É a proposta de “A paixão segundo Almodóvar”, ciclo que o Batalha Centro de Cinema abre sexta-feira e projeta até 9 de julho.
É a maior retrospetiva de sempre no Porto à volta do cineasta espanhol de 75 anos, com o cardápio das 23 longas-metragens que valeram a Almodóvar dois Oscars, cinco Goyas, cinco BAFTAs, quatro Césares e, recentemente, o prémio honorário Donostia do Festival de San Sebastián.
As musas do cineasta - Marisa Paredes, Carmen Maura, Victoria Abril, Rossy de Palma, Penélope Cruz - são o espelho das obsessões, alegrias e feridas de Almodóvar. São elas quem conduz o espectador pelas temáticas da maternidade, da identidade de género, da sexualidade e da marginalidade.
Uma galeria universal
É uma galeria de figuras icónicas, reflexo de um país em transformação e de um cinema que ousa dar voz a quem raramente a teve. São seres superviventes: Manuela (Cecilia Roth), a mãe-coragem de “Tudo sobre a minha mãe”, que atravessa Madrid em busca do pai do seu filho; Becky del Páramo (Marisa Paredes), a diva decadente de “Saltos altos”, cuja voz e presença assombram a vida da filha. Ao lado de Agrado (Antonia San Juan), com o seu monólogo sobre a verdade construída, símbolo da autoafirmação trans num tempo em que pouco se falava disso; e Raimunda, (Penélope Cruz) em “Voltar”, verdadeira heroína popular que enfrenta o peso do passado e da morte com força quase mítica; ou ainda Benigno (Javier Camara), de “Fala com ela”, talvez a personagem mais desconcertante da sua filmografia, encarnando uma visão perturbadora da solidão e do desejo.
Fiel ao seu compromisso de aprofundar o olhar sobre os grandes cineastas, o Batalha Centro de Cinema inclui todas as longas-metragens do cineasta - à exceção da primeira, “Folle... folle” (1978), considerada perdida - permitindo ao público viajar por mais de 40 anos de um singular cosmos cinematográfico.
Uma obra de voz política
O desenho do ciclo procurou equilibrar títulos consagrados com obras menos conhecidas ou raramente exibidas, oferecendo a leitura integral da evolução estética, narrativa e política de Almodóvar.

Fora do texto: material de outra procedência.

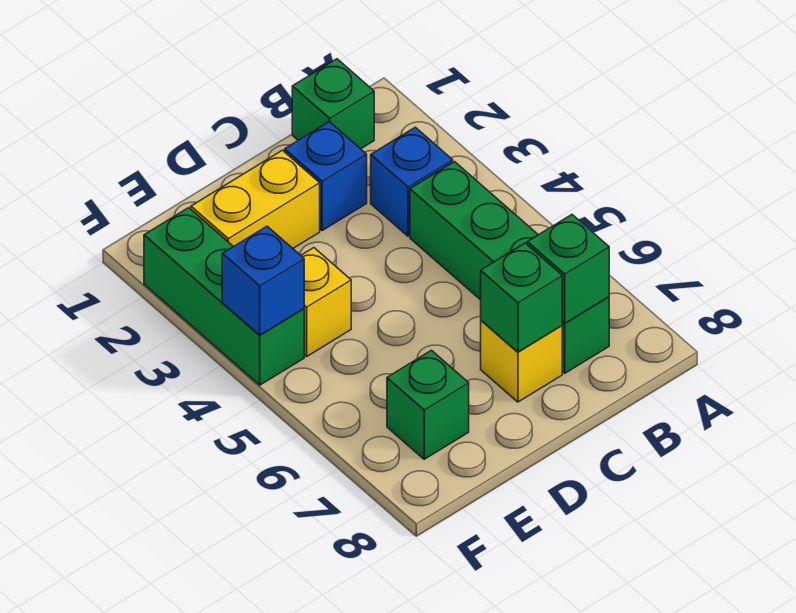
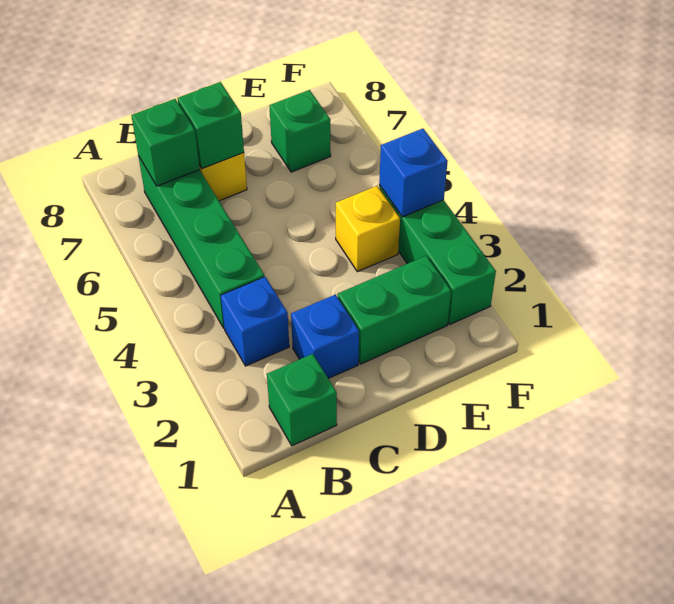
yellow 1x2 brick [191,150,320,248] -> green 1x2 brick [338,256,451,364]

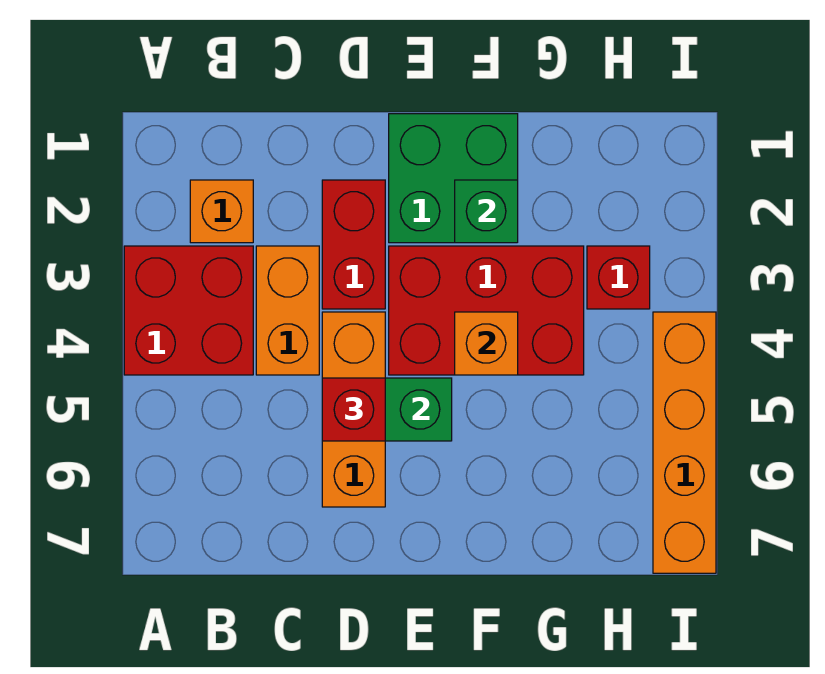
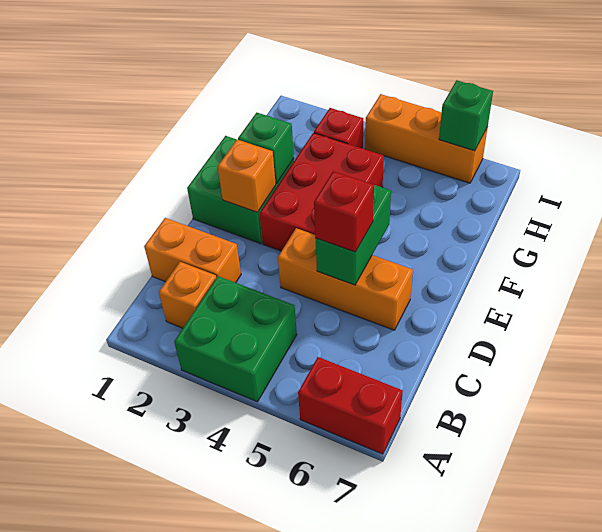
red 2x2 brick [124,246,253,375] -> green 2x2 brick [174,276,297,402]
orange 1x2 brick [256,246,319,375] -> orange 1x2 brick moved to [144,218,241,283]
red 1x2 brick [322,180,385,309] -> red 1x2 brick moved to [298,357,403,454]
orange 1x1 brick [455,312,518,375] -> orange 1x1 brick moved to [218,140,276,212]
orange 1x4 brick [653,312,716,573] -> orange 1x3 brick [365,94,488,183]
none -> green 1x1 brick [439,80,493,151]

Como explica o curador e diretor do Batalha, Guilherme Blanc, “a retrospetiva arranca de forma simbólica com ‘Saltos altos’ e ‘Tudo sobre a minha mãe’, dois filmes que celebram a colaboração essencial entre o cineasta e Marisa Paredes, recentemente desaparecida”.
A partir daí, a filmografia desenrola-se cronologicamente, revelando as transformações do seu cinema e o modo como refletiu diferentes contextos pessoais, sociais e culturais.

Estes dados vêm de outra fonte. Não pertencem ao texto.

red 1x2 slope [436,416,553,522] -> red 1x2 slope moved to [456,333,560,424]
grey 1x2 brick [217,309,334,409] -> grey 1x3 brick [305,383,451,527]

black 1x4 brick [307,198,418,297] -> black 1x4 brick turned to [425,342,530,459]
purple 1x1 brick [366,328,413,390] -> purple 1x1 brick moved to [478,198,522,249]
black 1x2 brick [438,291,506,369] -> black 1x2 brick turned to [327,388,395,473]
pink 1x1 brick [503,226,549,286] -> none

Outro dos eixos da viagem é a cor - elemento narrativo central em Almodóvar - e a forma como o realizador a utiliza em tributo ao próprio cinema. Blanc destaca “Tudo sobre a minha mãe” como exemplo dessa dimensão visual - o omnipresente vermelho evoca a paixão e o sangue, mas é também uma referência direta a Hitchcock e Cassavetes.
As questões de género, identidade e marginalidade trespassam toda a obra e são hoje revisitadas sob novas lentes. “Almodóvar nunca quis fazer um cinema político direto”, explica o curador, “mas a sua obra é, inevitavelmente, política ao dar voz a quem o franquismo e a sociedade tentaram apagar”.
Neste sentido, a retrospetiva é também um convite a reler essas temáticas à luz dos debates atuais, quando as liberdades individuais voltam a estar sob ameaça.
A El Deseo, produtora de sempre de Pedro Almodóvar, garantiu liberdade curatorial total à direção do Batalha. A proposta foi clara: permitir que o público português, há muito rendido ao universo do espanhol, possa revisitar toda a sua filmografia, navegando livremente entre clássicos e obras raras.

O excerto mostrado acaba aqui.